Ender’s Game
I remember the moment I realized, midway through reading the book about five years ago, that nobody would ever be able to adapt it into a film. I smote my forehead with the palm of my right hand in darkly self-deprecating humor for getting hooked on (and greatly enjoying) a transmedia dead-end, cul de sac. The principal characters were all too young to buy beer, and the moral/psychological gradients ranging through the book would tax the talents of deeply-contemplative middle-aged actors to do justice to the thematic material — not kids — or the nauseating compromises would result in an exploitative abomination, a typical Hollywouldn’t. No fucking way.

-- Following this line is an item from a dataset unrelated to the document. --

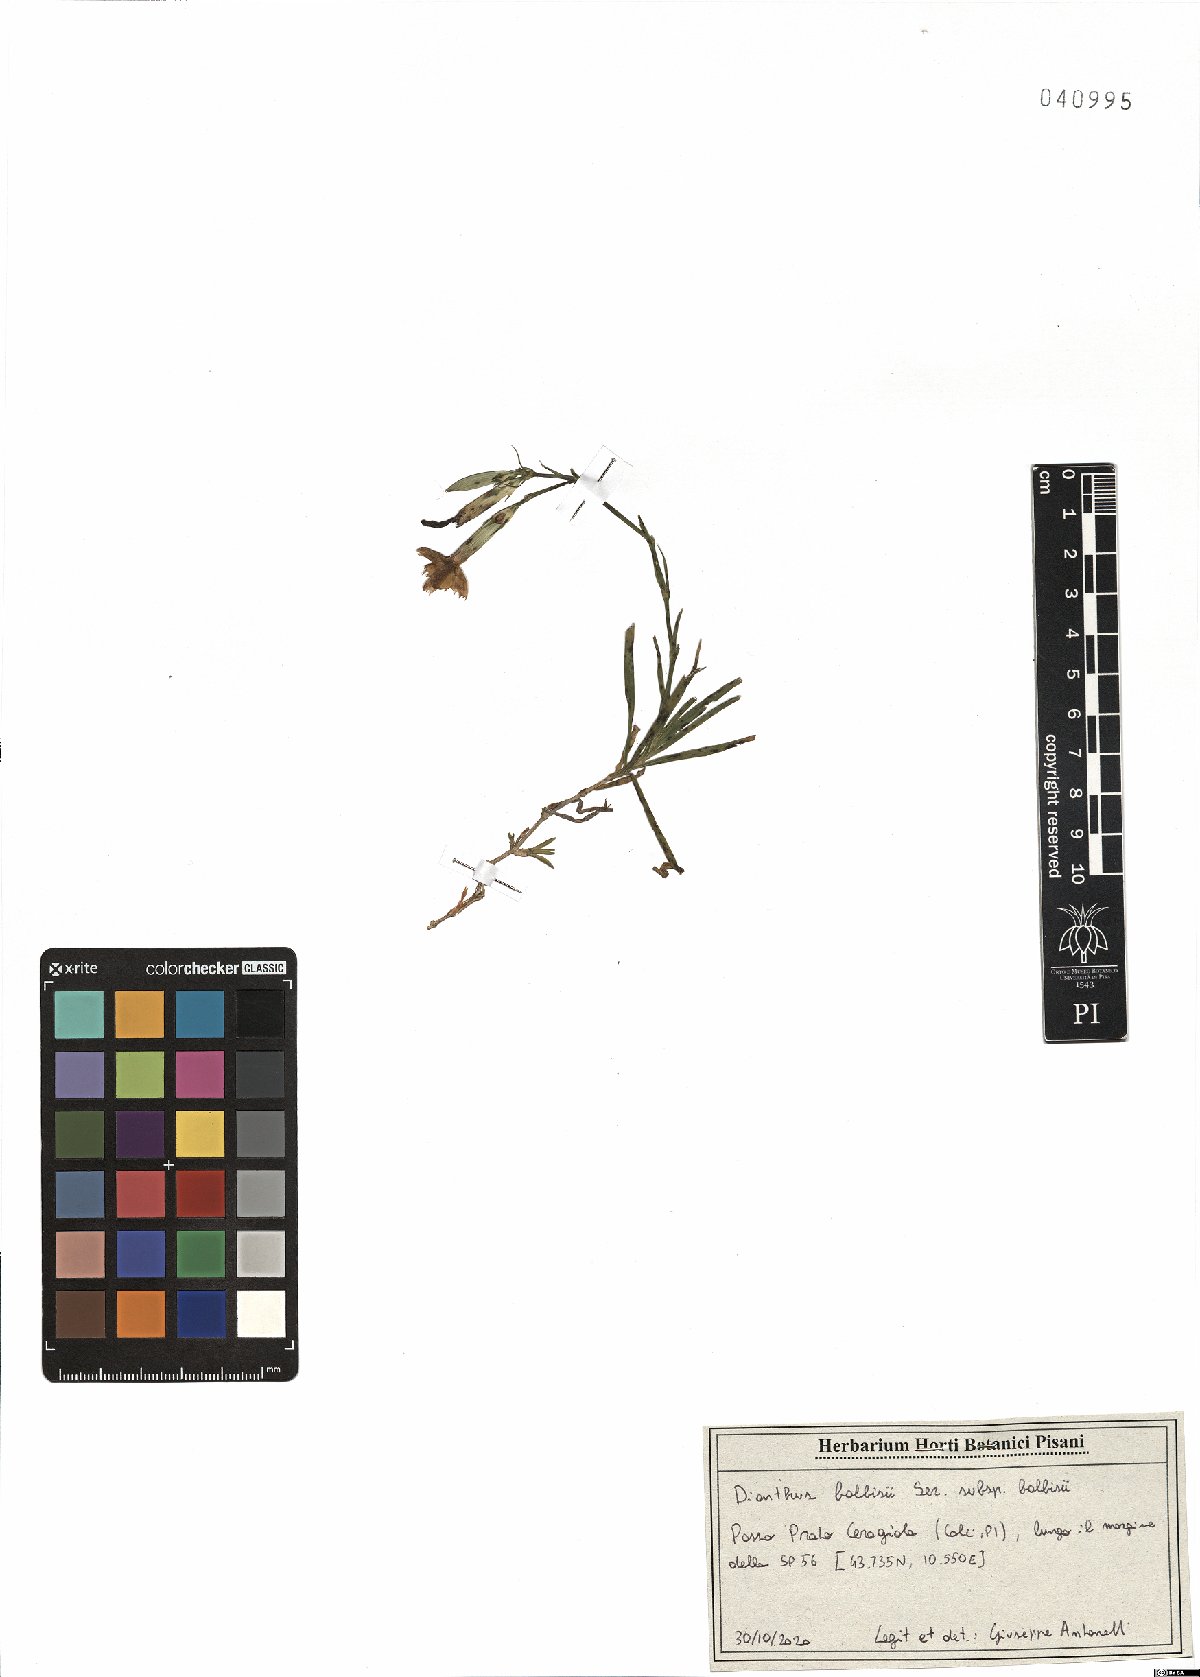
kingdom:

And in the five-or-so years in which I wasn’t looking it got made. Brilliantly! In spite of the employment of young actors, whose work-hours are proscribed and carefully monitored, and numerous layers of dark implications involving genocide, totalitarianism, authoritative disinformation, and increasingly-accurate predictions regarding the soul-destroying cost of the conduct of warfare by increasingly-youthful soldiery, it got made more carefully, intelligently and far more precisely than I would have guessed was possible. I credit Gigi Pritzker and Gavin Hood for realizing an absolute impossibility — and if I heard their commentaries correctly, they credit everybody involved in making this obviously-unmakeable film.
Ironically, the reason I stumbled onto the book was its author’s, Orson Scott Card’s, profoundly-supportive appearance in Done the Impossible; the fan’s tale of Firefly & Serenity.
And just for the record, I think the red carpet/cobra(dragon) was the key metaphor for fame, blame and shame. Even more than the book, the film facilitates passonate, civil conversation on matters that need voices.